How many lines in the entries below contain "giving"? Answer with the number only.

(Saved data entries)
######
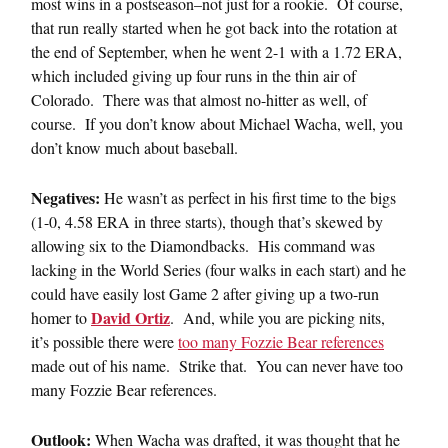
most wins in a postseason–not just for a rookie. Of course,
that run really started when he got back into the rotation at
the end of September, when he went 2-1 with a 1.72 ERA,
which included giving up four runs in the thin air of
Colorado. There was that almost no-hitter as well, of
course. If you don’t know about Michael Wacha, well, you
don’t know much about baseball.
Negatives:
He wasn’t as perfect in his first time to the bigs
(1-0, 4.58 ERA in three starts), though that’s skewed by
allowing six to the Diamondbacks. His command was
lacking in the World Series (four walks in each start) and he
could have easily lost Game 2 after giving up a two-run
David Ortiz
homer to
. And, while you are picking nits,
it’s possible there were
too many Fozzie Bear references
made out of his name. Strike that. You can never have too
many Fozzie Bear references.
Outlook:
When Wacha was drafted, it was thought that he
######
### Response below
2